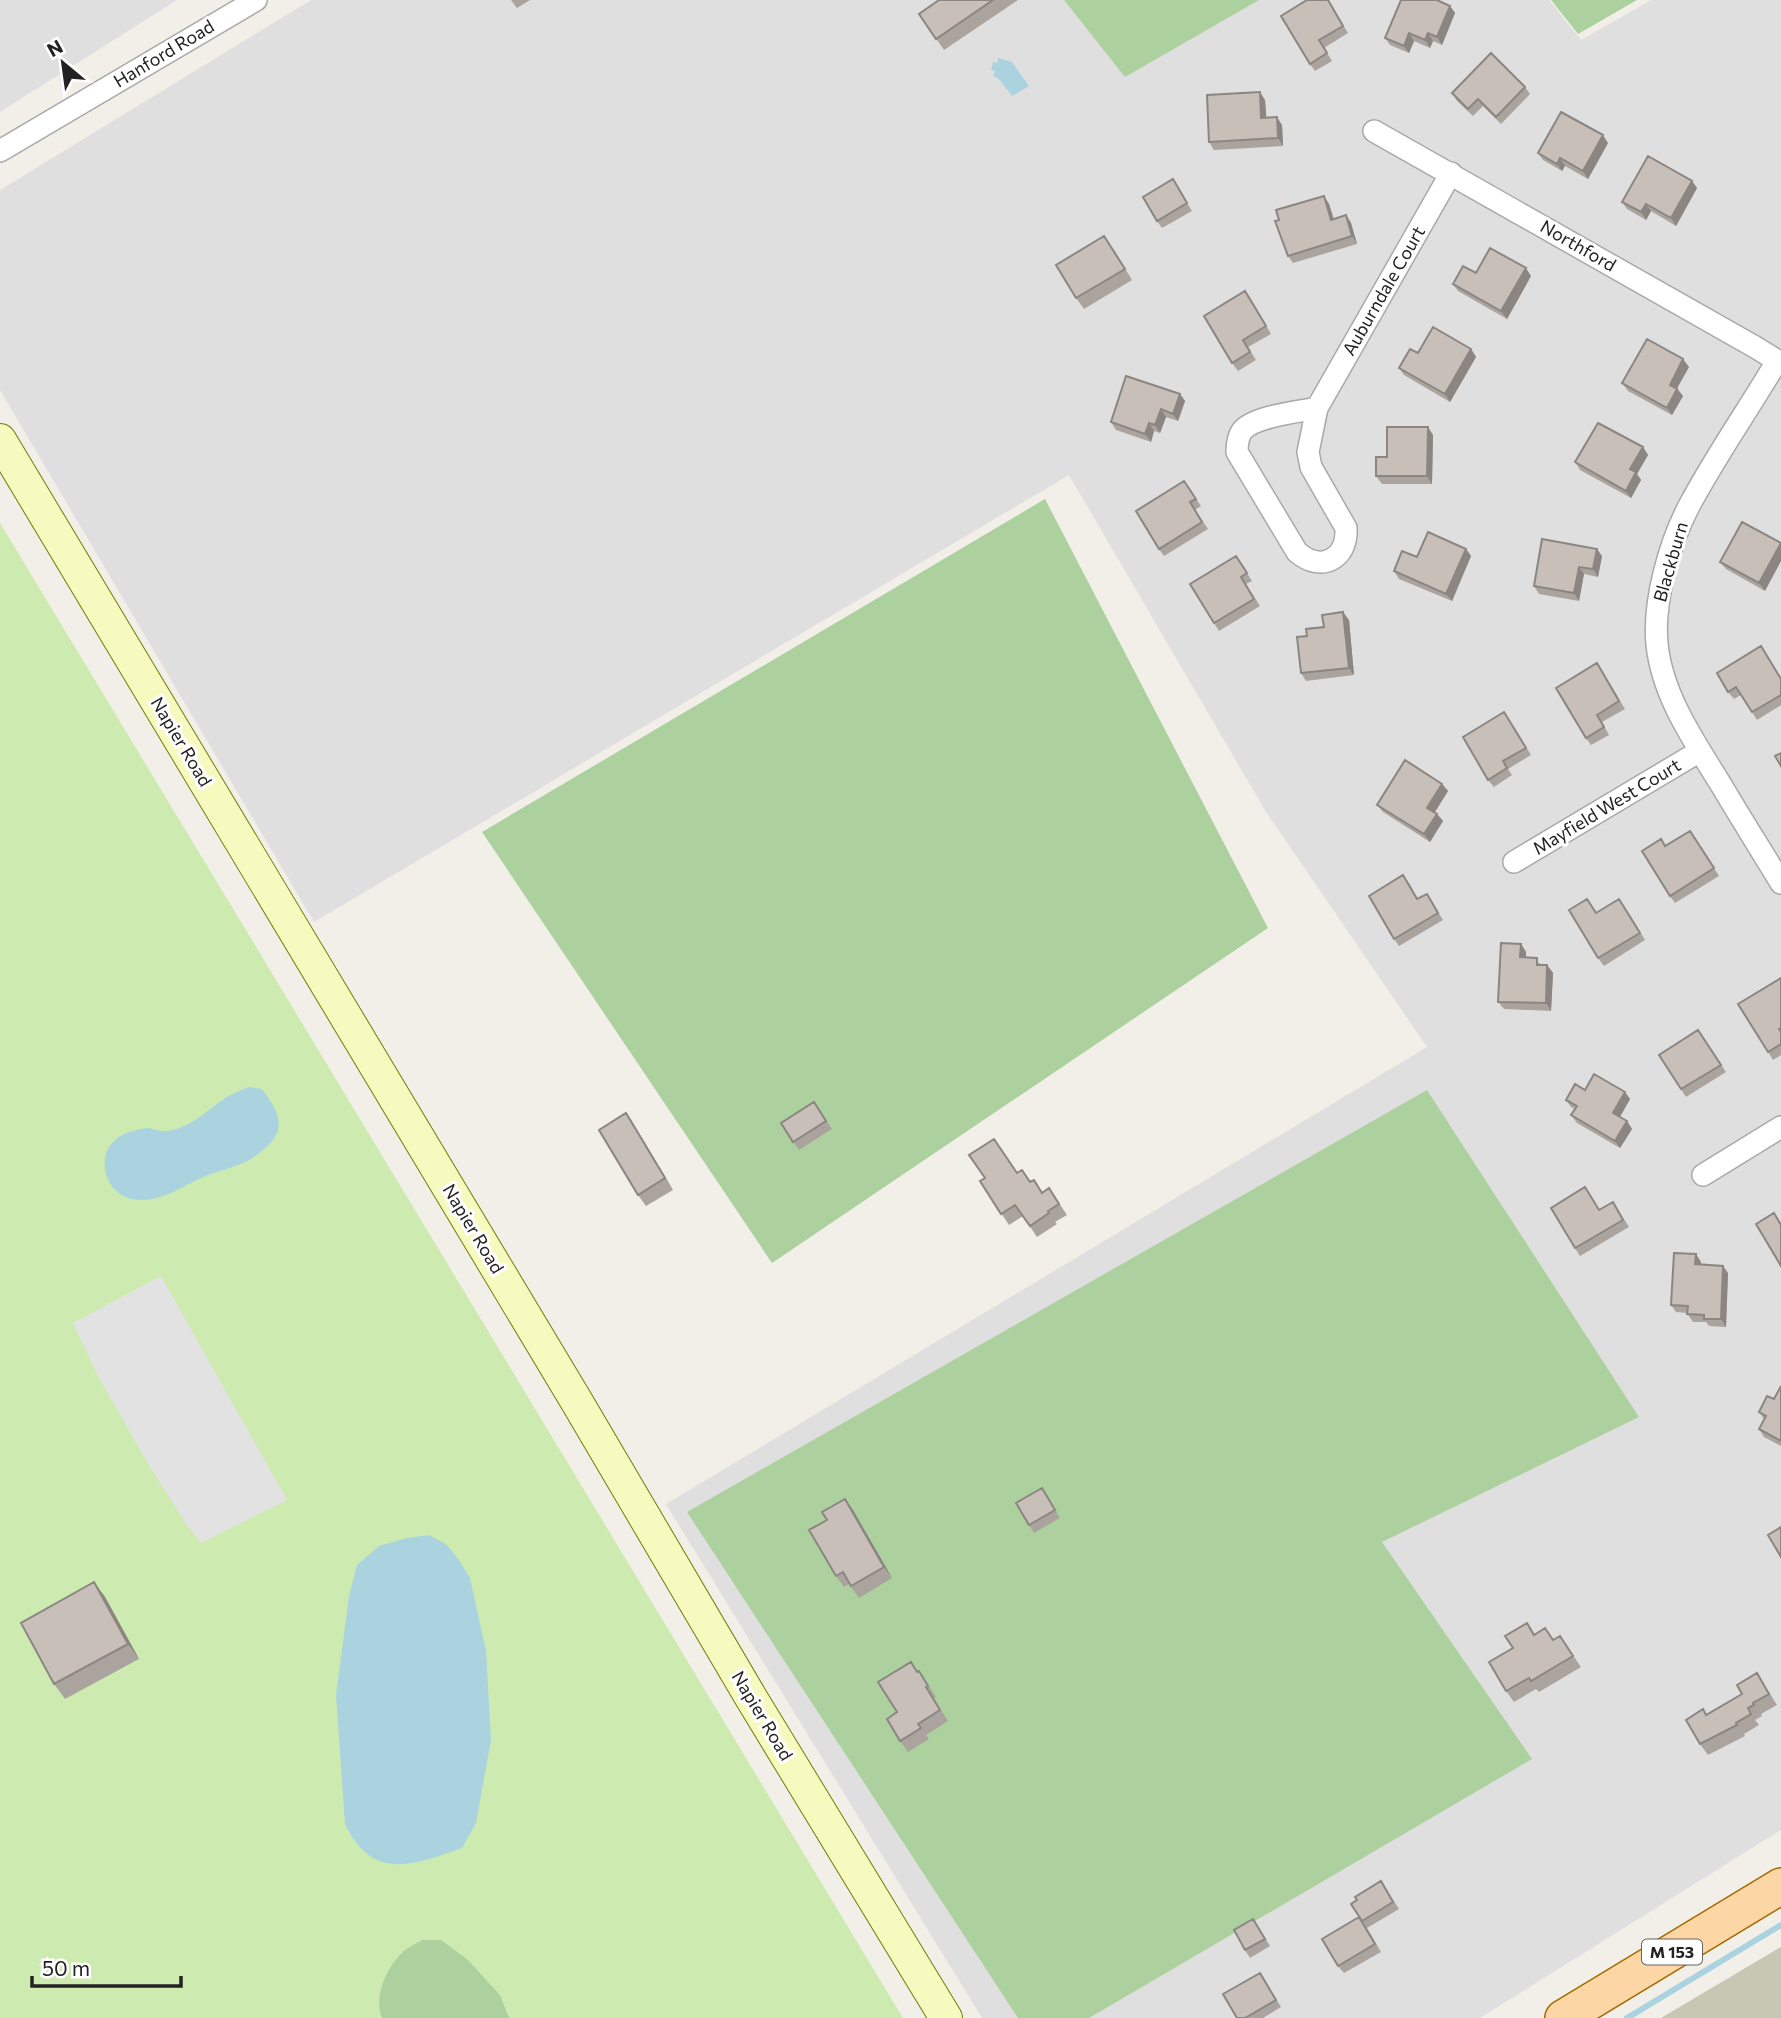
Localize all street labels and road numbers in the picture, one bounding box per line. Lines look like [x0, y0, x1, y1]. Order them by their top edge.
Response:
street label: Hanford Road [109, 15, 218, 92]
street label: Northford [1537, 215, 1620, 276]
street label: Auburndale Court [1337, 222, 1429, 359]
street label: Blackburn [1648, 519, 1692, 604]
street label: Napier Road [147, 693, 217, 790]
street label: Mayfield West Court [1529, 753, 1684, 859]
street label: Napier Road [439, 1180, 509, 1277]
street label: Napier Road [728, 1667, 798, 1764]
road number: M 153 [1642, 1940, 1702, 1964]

□ □ □ □ □

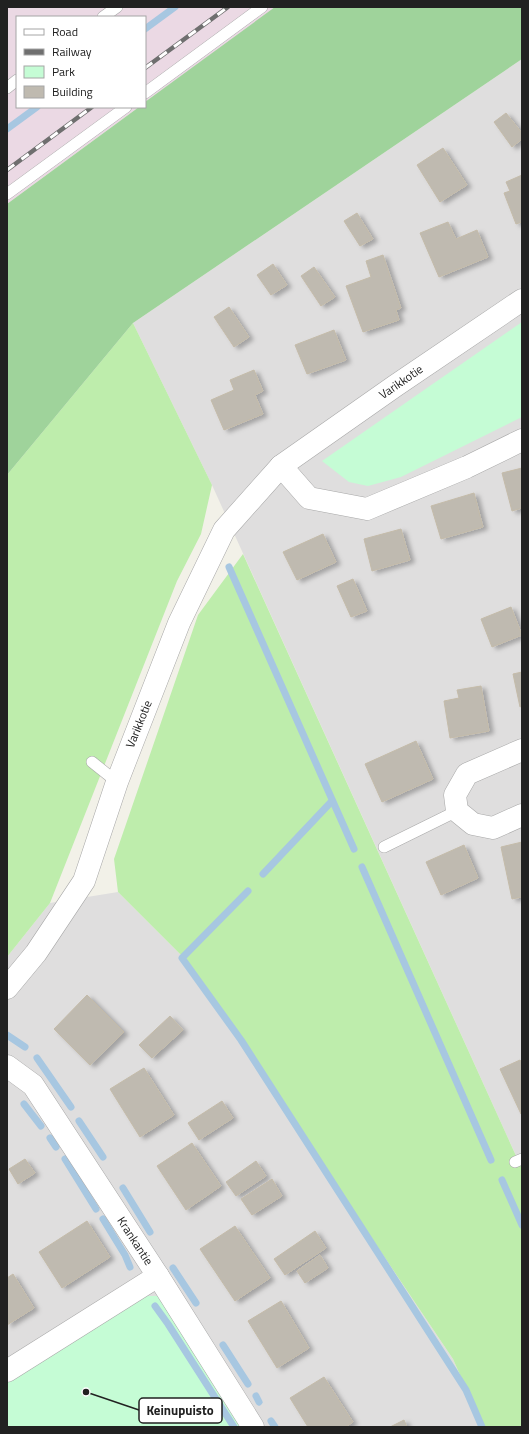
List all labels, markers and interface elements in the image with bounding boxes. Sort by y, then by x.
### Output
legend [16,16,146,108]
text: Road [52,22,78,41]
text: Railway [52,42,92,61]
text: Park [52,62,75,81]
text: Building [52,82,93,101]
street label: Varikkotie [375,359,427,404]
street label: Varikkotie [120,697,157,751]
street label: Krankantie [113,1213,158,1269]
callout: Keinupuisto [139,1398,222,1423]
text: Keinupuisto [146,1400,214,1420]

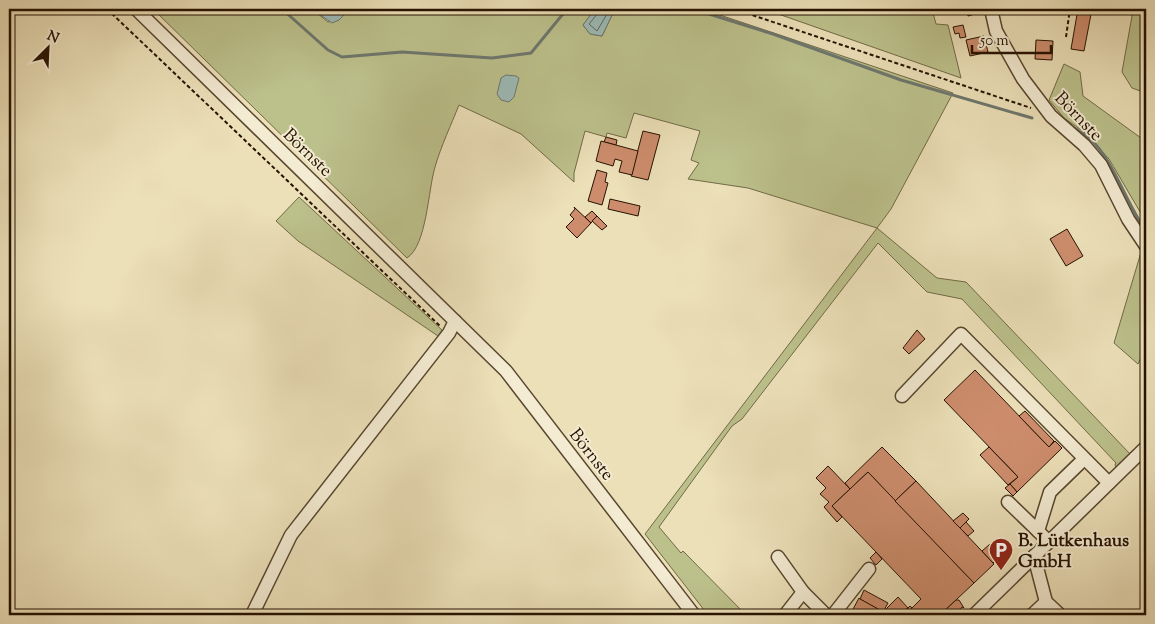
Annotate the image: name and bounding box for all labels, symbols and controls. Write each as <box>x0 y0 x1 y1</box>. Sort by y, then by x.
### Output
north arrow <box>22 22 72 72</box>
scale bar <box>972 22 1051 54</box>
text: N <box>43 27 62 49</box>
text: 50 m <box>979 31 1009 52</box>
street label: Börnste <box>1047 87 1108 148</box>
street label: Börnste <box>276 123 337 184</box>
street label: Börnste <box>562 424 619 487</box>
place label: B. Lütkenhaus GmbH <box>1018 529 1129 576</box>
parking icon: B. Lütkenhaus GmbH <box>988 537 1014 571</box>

□ □ □ □ □

▶ **Exercise description**:
Read through the records above and copy the lines that contain "Sort".

▶ **Exercise response**:
List all labels, markers and interface elements in the image with bounding boxes. Sort by y, then by x.
Annotate the image: name and bounding box for all labels, symbols and controls. Write each as <box>x0 y0 x1 y1</box>. Sort by y, then by x.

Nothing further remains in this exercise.